Online auction giant eBay introduced an open source real-time analytics framework called Pulsar. eBay said it was using Pulsar in production at scale and was now making it available for others. Pulsar is licensed under the Apache 2.0 License and GNU General Public License version 2.0.
Pulsar is an example of a wider bifurcation occurring in the realm of handling massive amounts of data companies now have access to. There are quantity needs for batch processing and analytics needs for on-the-fly analysis. Pulsar was built in response to real-time data handling needs.
The company uses Hadoop for batch processing, delegating real-time analysis of user interactions to Pulsar. Batch processing has been successfully used for user behavior analytics, but newer use cases demand collection and processing in near real time, within seconds, according to the company. Real-time analysis leads to better personalization, marketing, and fraud and bot detection.
These real-time needs prompted the company to build its own Complex Event Processing framework. It was built to be fast, accurate, and flexible.
Pulsar is capable of scaling to a million events per second, according to a company blog post. It has sub-second latency for event processing and delivery. There’s no cluster downtime during upgrades and topology updates, and it can be distributed across data centers using standard cloud infrastructure.
Pulsar also includes a Java-based framework so developers can build other applications atop.
Pulsar uses an “SQL-like event processing language,” according to Sharad Murthy, eBay's corporate architect, and Tony Ng, the company's director of engineering -- the blog post's authors. It is used to collect and process user and business events in real time, provide key insights that systems can react to within seconds.

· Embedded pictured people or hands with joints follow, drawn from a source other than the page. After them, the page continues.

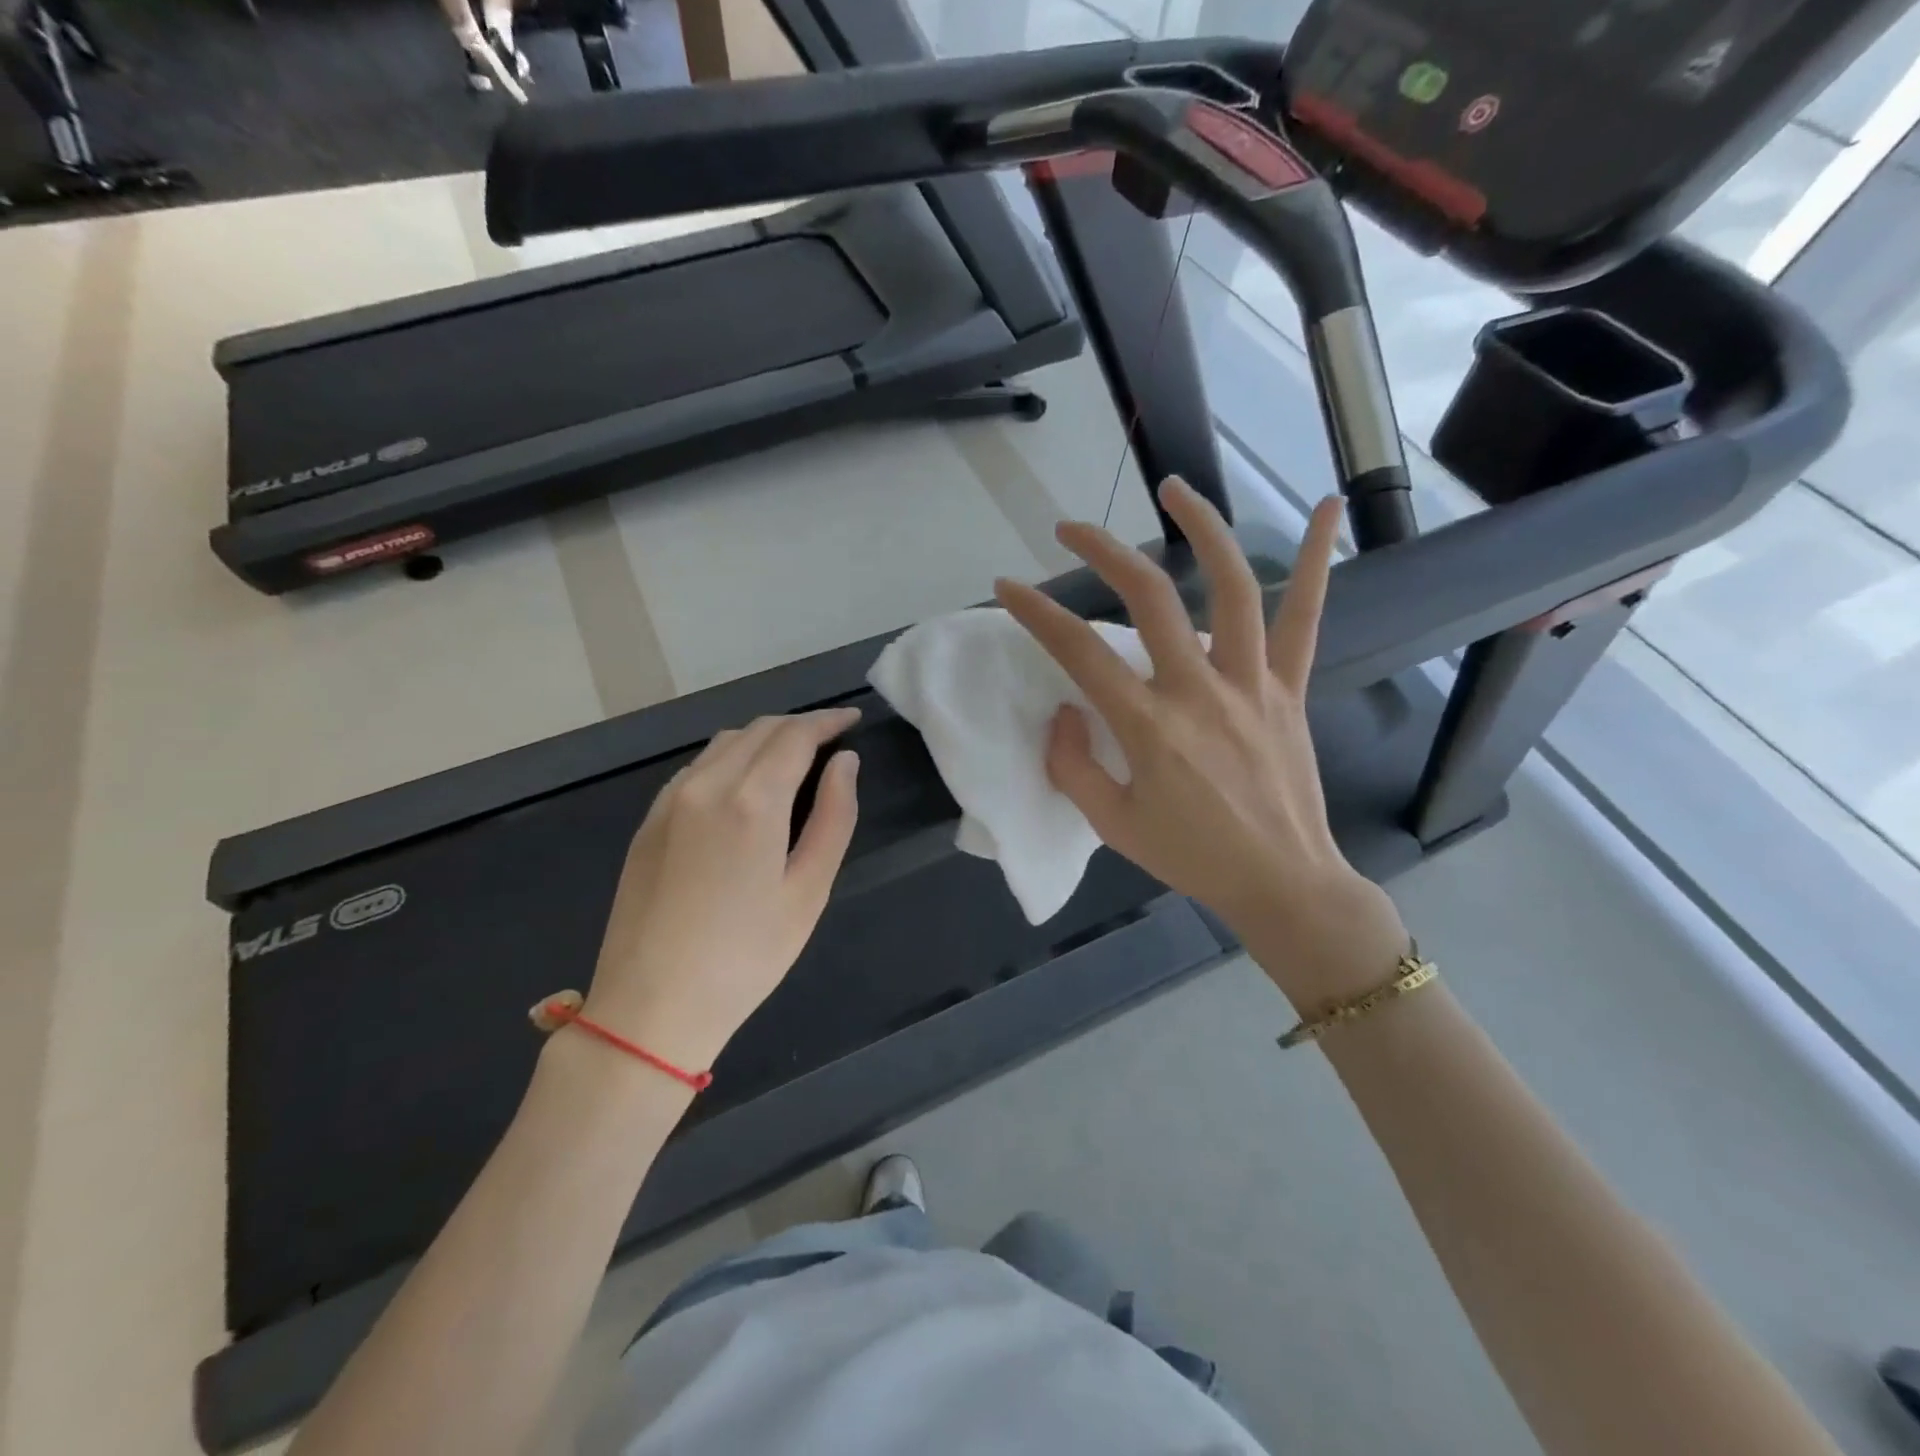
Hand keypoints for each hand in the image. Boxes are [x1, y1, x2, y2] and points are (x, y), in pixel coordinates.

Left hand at [583, 710, 860, 1071]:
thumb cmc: (746, 955)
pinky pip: (697, 767)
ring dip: (764, 738)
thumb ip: (834, 817)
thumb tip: (846, 763)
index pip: (796, 735)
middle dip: (799, 726)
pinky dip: (730, 758)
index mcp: (751, 800)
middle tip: (831, 740)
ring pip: (725, 743)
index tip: (852, 719)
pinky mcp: (649, 820)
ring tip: (793, 758)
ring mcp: (670, 800)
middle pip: (760, 729)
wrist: (651, 1006)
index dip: (828, 721)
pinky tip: (743, 785)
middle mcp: (706, 784)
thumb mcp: (808, 891)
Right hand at [995, 479, 1407, 1005]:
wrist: (1282, 882)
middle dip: (1102, 552)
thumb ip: (1072, 766)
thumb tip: (1065, 710)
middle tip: (1070, 528)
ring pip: (1231, 586)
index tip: (1007, 587)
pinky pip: (1308, 618)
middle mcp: (1200, 691)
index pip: (1079, 653)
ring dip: (1201, 527)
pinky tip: (1331, 505)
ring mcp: (1252, 683)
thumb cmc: (1191, 857)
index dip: (1036, 614)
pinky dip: (1320, 560)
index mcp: (1149, 728)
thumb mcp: (1113, 825)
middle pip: (1149, 598)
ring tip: (1173, 488)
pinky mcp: (1289, 688)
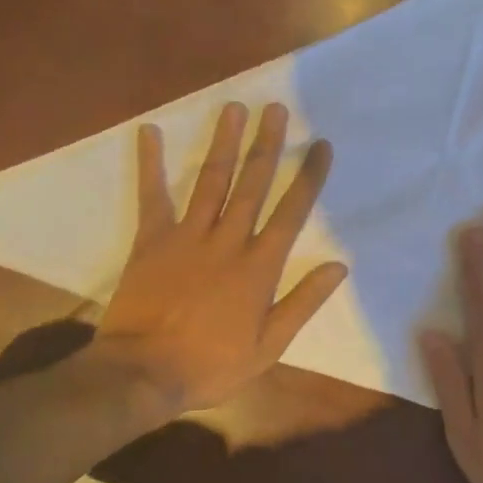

Atop of the CEP framework the company implemented a real-time analytics pipeline, which relates how different parts can work together. Some of the processing it performs includes enrichment, filtering and mutation, aggregation, and stateful processing.
The pipeline is integrated into different systems. Two examples given are sending events to a visual dashboard to show real-time reporting, or tying it to backend systems that can react when certain things happen.
Developers can run SQL queries for analytic purposes. “In Pulsar, our approach is to treat the event stream like a database table,” said Murthy and Ng on the blog. “We apply SQL queries and annotations on live streams to extract summary data as events are moving.”
eBay plans to include a dashboard and API for integrating with other services.
eBay is smart when it comes to handling and visualizing data, and how it relates to the bigger picture. In 2013, eBay unveiled Digital Service Efficiency dashboard at the Green Grid Forum. The DSE is a system of metrics that ties data center performance to business and transactional metrics. In short, it shows how turning one knob affects other parts of infrastructure. The dashboard sums it all up with a “miles per gallon” measurement for technical infrastructure.